According to the most recent Fort Riley statistics, the Army post founded in 1853 as an outpost for settlers and traders on the Santa Fe Trail has a $2.2 billion contribution to the Kansas economy.
The BRAC process also brought additional missions to McConnell Air Force Base in Wichita, home to an air refueling wing, and Fort Leavenworth where the Army’s Command and General Staff College is based.
The military also consolidated regional prisons by constructing a medium-security facility adjacent to the U.S. Disciplinary Barracks at Fort Leavenworth, causing the need for additional soldiers and civilians to staff the prison.
Armbrust said the Wichita area is large enough that increased Air Force activities wouldn’t be as pronounced on the community, but the additions to Fort Leavenworth would be felt there. Fort Leavenworth is the oldest continuously staffed Army post west of the Mississippi, founded in 1827.

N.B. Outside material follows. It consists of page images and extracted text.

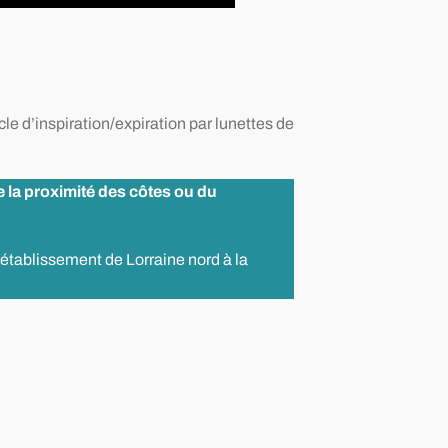
ycle d’inspiration/expiration par lunettes de
e la proximité des côtes ou du
 établissement de Lorraine nord à la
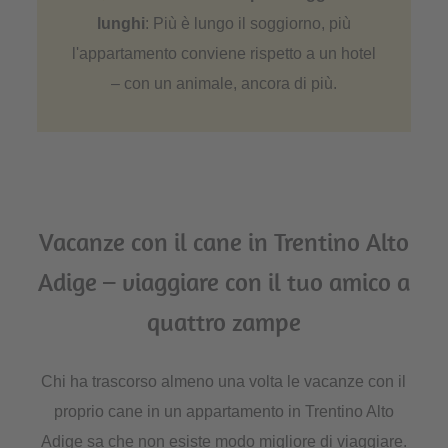
lunghi
: Più è lungo il soggiorno, più
l'appartamento conviene rispetto a un hotel
– con un animale, ancora di più.
Vacanze con il cane in Trentino Alto
Adige – viaggiare con il tuo amico a
quattro zampe
Chi ha trascorso almeno una volta le vacanze con il
proprio cane in un appartamento in Trentino Alto
Adige sa che non esiste modo migliore di viaggiare.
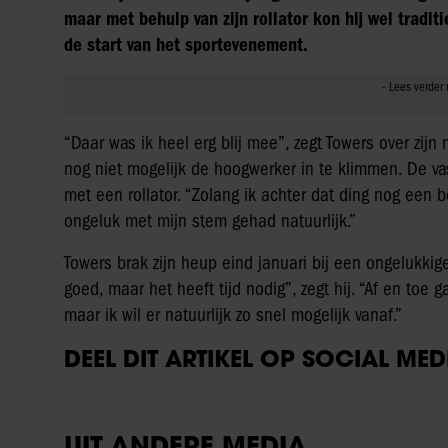
maar met behulp van zijn rollator kon hij wel trad
de start van het sportevenement.
“Daar was ik heel erg blij mee”, zegt Towers over zij
nog niet mogelijk de hoogwerker in te klimmen. De va
met een rollator. “Zolang ik achter dat ding nog een
ongeluk met mijn stem gehad natuurlijk.”
Towers brak zijn heup eind januari bij een ongelukkig
goed, maar het heeft tijd nodig”, zegt hij. “Af en toe
maar ik wil er natuurlijk zo snel mogelijk vanaf.”
DEEL DIT ARTIKEL OP SOCIAL MED
UIT ANDERE MEDIA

The only loss was the closure of the Kansas Army Ammunition Plant in Parsons.
Vernon said Junction City built more than 100 homes last year and 200 in 2009, though there are still vacancies in half to two-thirds of the areas slated for new family development available.
“The city responded to the call for more homes and residential. We got it all in, it’s there waiting,” Vernon said. “We’re providing the opportunity and waiting with open arms.”
Vernon said with the county growing in population, Geary may become a target for businesses that look at population before deciding to locate. What the city does need, he said, were more shops, restaurants and a 24-hour pharmacy to satisfy residents’ needs.
Connie Hall, director of the Geary County Convention and Visitors Bureau, said the region is getting attention from people who are curious about Fort Riley, Manhattan and the Flint Hills in general. The bureau has worked to put information in the hands of soldiers and their families when they arrive or when they visit for official Army ceremonies.
“We’ve had a big influx and it’s been steady,” Hall said, noting that Junction City prides itself as “The Hometown of Fort Riley.”
State Sen. Roger Reitz, a Manhattan Republican and former city commissioner, said there have been challenges created by the growth, including the scope and timing of building projects to meet the needs of soldiers and their families.
However, Reitz said the Department of Homeland Security’s decision to build a new $650 million National Bio- and Agro-Defense Facility adjacent to Kansas State University and the Army’s construction of a new hospital at Fort Riley were the next phases of growth. Combined they represent more than $1 billion in federal funding, translating to construction jobs for the next few years.
“That’s an incredible bounce,” Reitz said.
He also said the availability of flights out of Manhattan’s regional airport has helped development by providing daily access to Dallas and Chicago.
“And the parking lot is big and it’s free,” Reitz said.
Armbrust said the growth at Fort Riley is completed, but it has set the stage for future community development that was expected to lag the rapid increase in soldier populations and more than $1 billion in new construction on the post.